The goal of node classification is to categorize the nodes in a graph based on their neighborhood connections and characteristics in the graph. Based on the behaviors or patterns in the graph, the Graph Neural Network (GNN) will be able to learn what makes a node belong to a category.

Node classification can be used to solve complex problems such as:

  • Entity Categorization
    • Email
    • Books
    • WebPage
    • Transaction
  • Social Networks
    • Events
    • Friends
    • Interests
  • BioPharmaceutical
    • Protein-protein interaction
    • Drug Categorization
    • Sequence grouping
  • Behavior
    • Fraud
    • Purchase/decision making
    • Anomaly

Many use cases can be solved with node classification. With many challenges, there are multiple ways to attempt to solve them, and that’s why the ArangoGraphML node classification is only the first of many techniques to be introduced. You can sign up to get immediate access to our latest stable features and also try out other features included in the pipeline, such as embedding similarity or link prediction.

For more information, get in touch with the ArangoDB team.

Metrics and Compliance

Training Performance

Before using a model to provide predictions to your application, there needs to be a way to determine its level of accuracy. Additionally, a mechanism must be in place to ensure the experiments comply with auditor requirements.

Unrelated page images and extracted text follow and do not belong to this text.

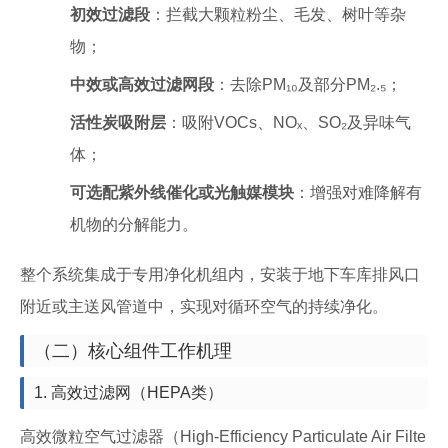
初效过滤段
：拦截大颗粒粉尘、毛发、树叶等杂
物；
中效或高效过滤网段
：去除PM₁₀及部分PM₂.₅；
活性炭吸附层
：吸附VOCs、NOₓ、SO₂及异味气
体；
可选配紫外线催化或光触媒模块
：增强对难降解有
机物的分解能力。
整个系统集成于专用净化机组内，安装于地下车库排风口
附近或主送风管道中，实现对循环空气的持续净化。
（二）核心组件工作机理
1. 高效过滤网（HEPA类）
高效微粒空气过滤器（High-Efficiency Particulate Air Filte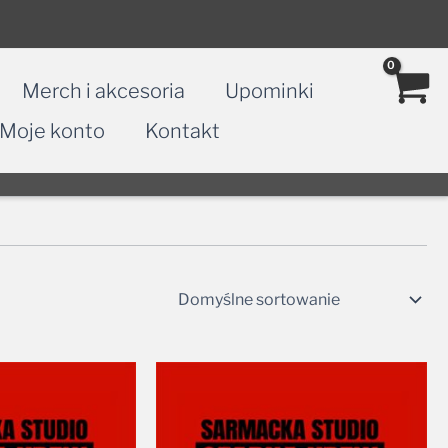
Merch i akcesoria
Upominki
Moje konto
Kontakt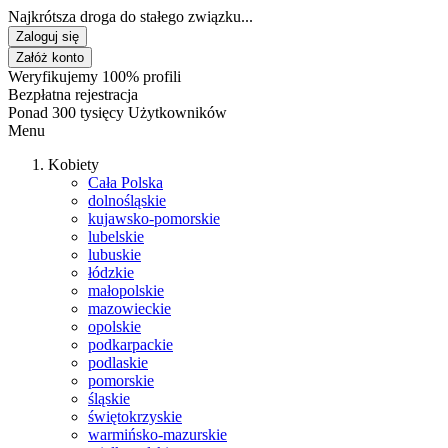
Najkrótsza droga do stałego związku...
Zaloguj się
Załóż konto
Weryfikujemy 100% profili
Bezpłatna rejestracja
Ponad 300 tysięcy Użytkowników
Menu
Kobiety
Cała Polska
dolnośląskie
kujawsko-pomorskie
lubelskie
lubuskie
łódzkie
małopolskie
mazowieckie
opolskie
podkarpackie
podlaskie
pomorskie
śląskie
świętokrzyskie
warmińsko-mazurskie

ArangoGraphML supports these objectives by storing all relevant training data and metrics in a metadata graph, which is only available to you and is never viewable by ArangoDB. This metagraph contains valuable training metrics such as average accuracy (the general metric for determining model performance), F1, Recall, Precision, and confusion matrix data. This graph links all experiments to the source data, feature generation activities, training runs, and prediction jobs. Having everything linked across the entire pipeline ensures that, at any time, anything done that could be considered associated with sensitive user data, it is logged and easily accessible.

Security

Each deployment that uses ArangoGraphML has an arangopipe database created, which houses all this information. Since the data lives with the deployment, it benefits from the ArangoGraph SOC 2 compliance and Enterprise security features. All ArangoGraphML services live alongside the ArangoGraph deployment and are only accessible within that organization.

Getting Started with ArangoGraphML Services and Packages

ArangoGraphML is a suite of services and packages driven by what we call “specifications”. These specifications are standard Python dictionaries and empower users to define tasks concisely and repeatable.

Notebooks that have the ArangoGraphML services enabled come preloaded with valuable data science and ML packages, and most notably, the server includes the arangoml package, which provides access to all of the ArangoGraphML specific features.

The package allows for managing all of the necessary ArangoGraphML components, including:

  • Project Management: Projects are at the top level, and all activities must link to a project.
  • Feature Generation: Data must be featurized to work with Graph Neural Networks (GNNs), and the featurization package handles this.
  • Training: Start training data with a simple description of the problem and the data used to solve it. Jobs can be started, tracked, or cancelled using the arangoml package.
  • Predictions: Once a trained model exists, it is time to persist it. The prediction service generates predictions and persists them to the source graph in a new collection or within the source document.